Quand nos chers disparus prennent la parole, par Fred Bouchar (MM)

On se souvient de cette vidéo de 2021 dans laquelle l'Union belge de foot et DVLR DDB (De Vloer à l'époque) mettaient en scène Raymond Goethals et Guy Thys aux côtés de Roberto Martinez… En pub, l'utilisation des "deadbots" prête le plus souvent à sourire, mais il en va tout autrement lorsque l'IA se mêle de politique.
 
Il y a quelques semaines, dans une séquence surréaliste digne d'un épisode de "Black Mirror", le Lincoln Project invoquait l'esprit de Fred Trump, critiquant son fils dans une vidéo qui flirte avec l'éthique comme un fantôme avec les vivants. 

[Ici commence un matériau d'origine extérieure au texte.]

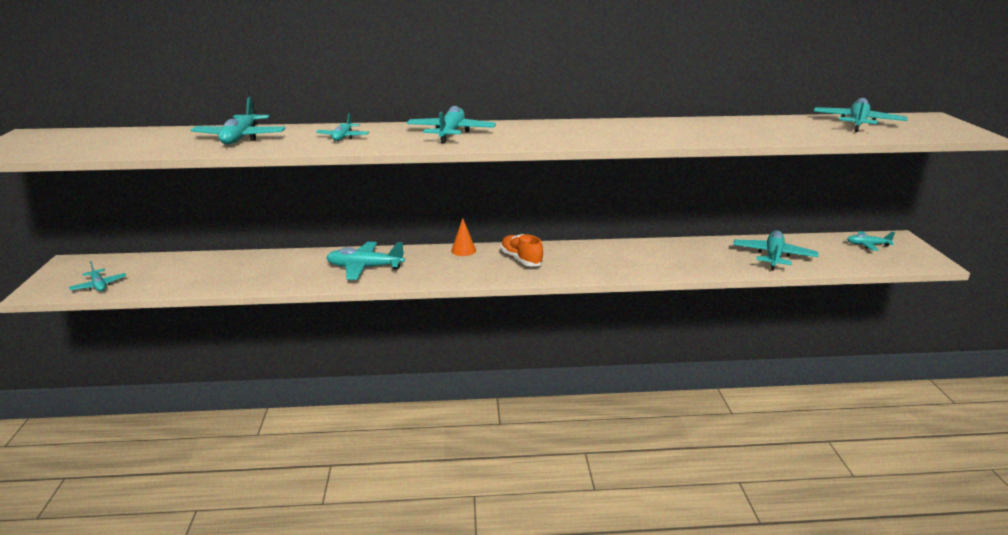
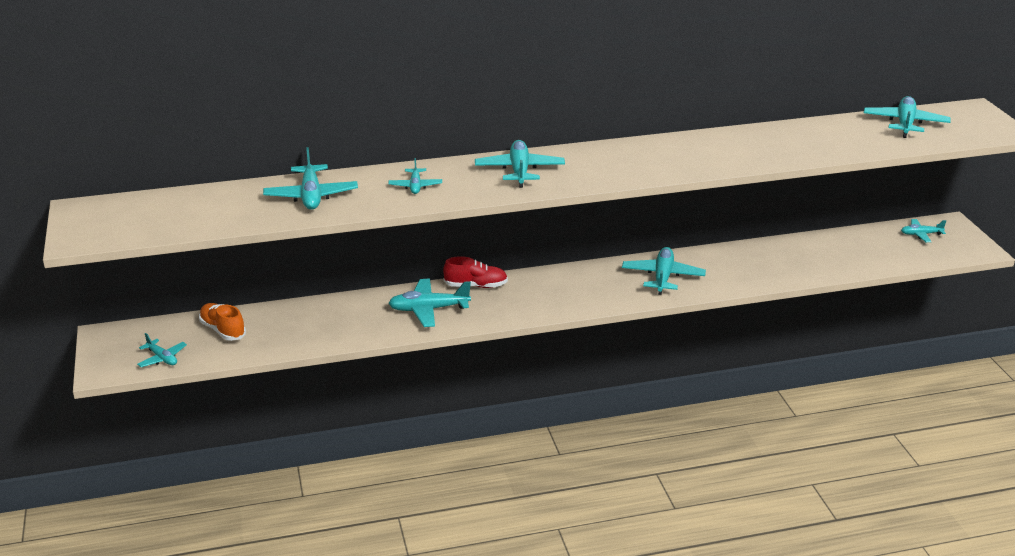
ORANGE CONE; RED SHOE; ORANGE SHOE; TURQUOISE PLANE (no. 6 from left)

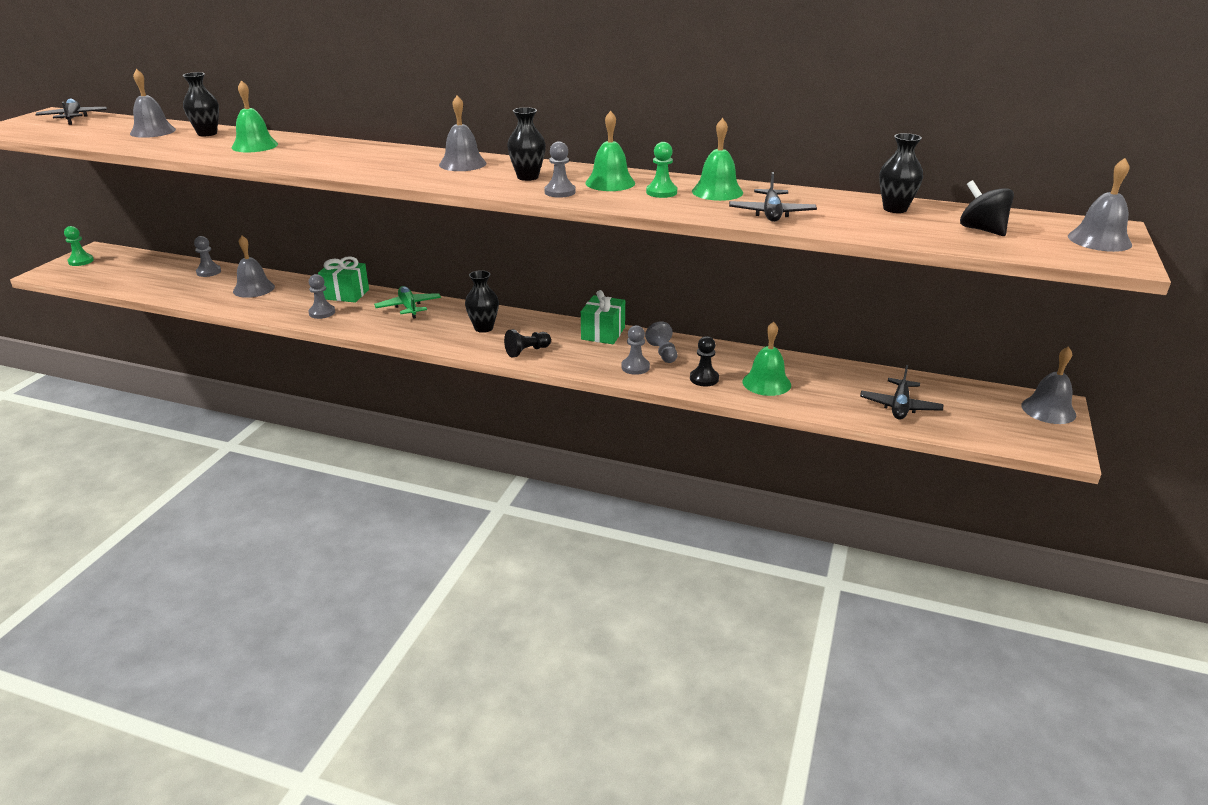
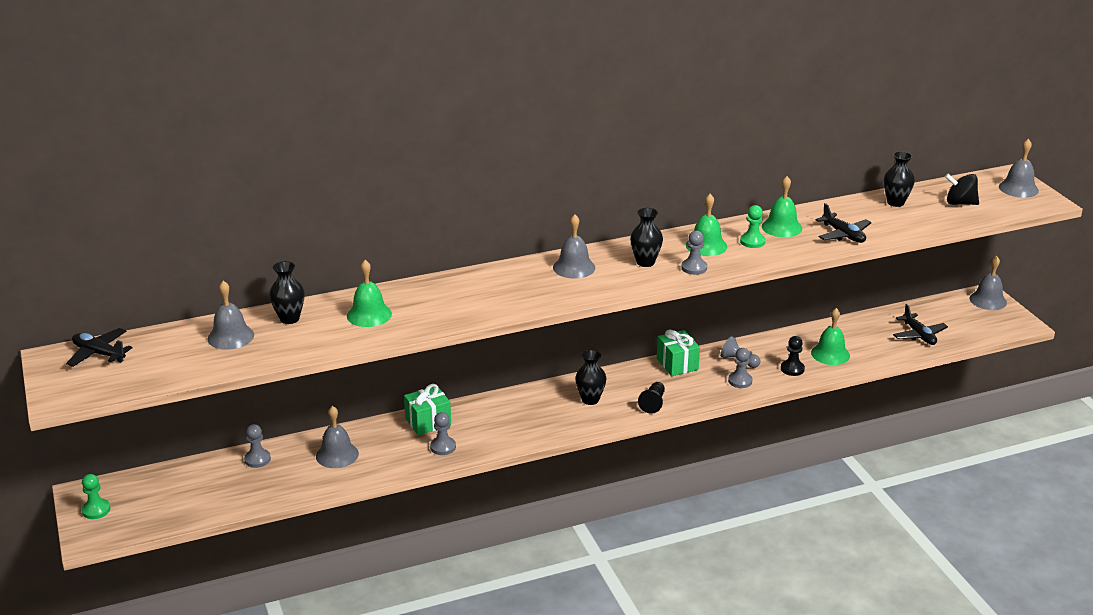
GREEN PLANE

Le Lincoln Project est un comité d'action fondé fin 2019 par d'anciens membres du Parti républicain opposés à Trump. Il s'est fait connaître par des campagnes cinglantes qui utilisaient ses propres paroles pour promouvoir des valeurs opposées au trumpisme… Alors que l'homme aux cheveux jaunes revient en force, le Lincoln Project remonte sur le ring, et assume totalement son deepfake, renvoyant dans les cordes ce même Trump qui accuse régulièrement ses opposants d'utiliser l'IA pour le diffamer. 
 
C'est amusant, de fait, mais aussi assez terrifiant. Alors que la moitié de la population de la planète s'apprête à voter, la question se pose : l'IA générative va-t-elle remplacer les spin doctors… en pire ?
 
Leur utilisation dans la communication politique élargit encore la boîte de Pandore de la désinformation. Pendant que nous rions de ces avatars, leur apparition sur l'échiquier nous rappelle en creux l'URSS de Staline où les opposants et d'autres figures "inadéquates" étaient littéralement effacés des photographies officielles. A cette forme de réécriture de l'histoire s'ajoute désormais le danger de la distorsion de la vérité. 
 
Le deadbot de Fred Trump n'est que la pointe de l'iceberg. À mesure que la technologie progresse, la distinction entre le réel et le généré par IA devient de plus en plus floue, nous mettant tous - à commencer par les journalistes - à bord d'un TGV dont on ignore qui en est le conducteur.
 
Si l'humour peut alléger les débats politiques (et autres), quoi qu'en disent les cyniques que tacle la nouvelle campagne du Standaard, la démocratie mérite un peu de sérieux. Même dans un monde où les morts peuvent tweeter. A fortiori quand les extrémistes et les populistes irradient dans les sondages.